Through its participation in the Better Buildings Challenge, the City of Houston will work with local partners to implement initiatives that reduce emissions, protect air quality and save taxpayers money. So far, there are seven local participants: the City, CBRE, Jones Lang LaSalle, USAA Real Estate, Schneider Electric, HISD, and Transwestern. “We are proud to be part of this very important program,” said Transwestern President and Chief Executive Officer Larry P. Heard. “For us, there’s a real business case for sustainability: Optimized operations yield heightened financial performance, which enables our clients to maximize their returns.”
“As President Obama made clear in this week’s State of the Union address, one of the easiest ways for businesses to save money and improve their competitiveness is to reduce energy waste in their buildings and factories,” said U.S. Energy Secretary Steven Chu. “Through the Better Buildings Challenge, the city of Houston is helping to boost manufacturing, create U.S. jobs, reduce pollution, and build an American economy that lasts.” Nationwide, more than 60 companies, cities, universities, hospitals and other partners have committed to upgrading more than 1.6 billion square feet of building space nationwide.

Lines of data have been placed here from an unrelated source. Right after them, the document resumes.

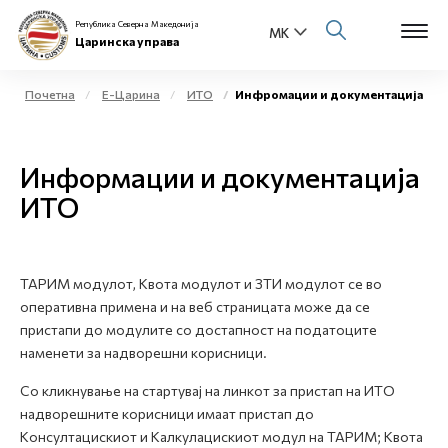
Република Северна Македонија
Царинска управа
Почетна
Е-Царина
ИТО
Инфромации и документација
Open s
За нас
Информации и документација
Open s
Физички лица
ИТО
Open s
Бизнис заедница
Open s
ТАРИМ модулот, Квота модулот и ЗТИ модулот се во
Е-Царина
оперативна примена и на веб страницата може да се
пристапи до модулите со достапност на податоците
Open s
Медиа центар
наменети за надворешни корисници.
Со кликнување на стартувај на линкот за пристап на ИТО
Контакт
надворешните корисници имаат пристап до
Kонсултацискиот и Kалкулацискиот модул на ТАРИМ; Kвота
Е-Весник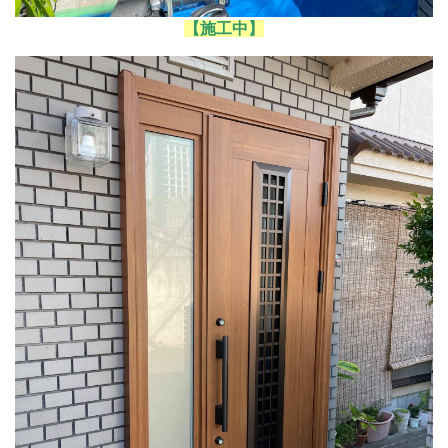
【施工中】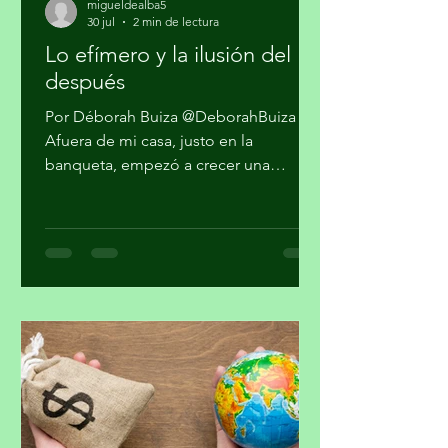
migueldealba5
30 jul
2 min de lectura
Lo efímero y la ilusión del
después
Por Déborah Buiza @DeborahBuiza
Afuera de mi casa, justo en la
banqueta, empezó a crecer una
pequeña planta. Al principio parecía
sólo hierba, pero al paso de las
semanas brotaron unas diminutas
flores. Se veía hermosa y grandiosa,
desafiando el pavimento en medio de
una transitada avenida. Pasaron los
días y siguió su crecimiento. Noté que
en la noche cerraba sus pétalos y los
volvía a abrir en el día. Me daba gusto
verla al salir y al regresar. Confieso que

The City of Houston is taking a holistic approach to energy consumption by implementing demand response, retro-commissioning and behavioral change management programs. As of 2011, nearly 80 buildings have been retrofitted, representing over 5.2 million square feet. Currently, Houstonis fifth in the nation in number of LEED certified buildings (163 total) and has eight LEED Platinum office buildings. The Houstonarea ranks seventh on the EPA’s list of cities with the most Energy Star rated buildings (175 total). The City’s goal is to become number one in the nation in Energy Star and LEED certified buildings. In addition to the progress made in LEED certified buildings, the City of Houston’s Green Office Challenge is helping commercial office owners and managers increase their environmental and economic performance in the areas of energy conservation, waste reduction, water efficiency, cleaner transportation choices and property management/tenant engagement.
More efficient commercial and industrial buildings reduces the nation’s dependence on foreign oil, protects the environment, and saves billions of dollars in energy costs that can be spent growing businesses, investing in new technologies, and creating American jobs.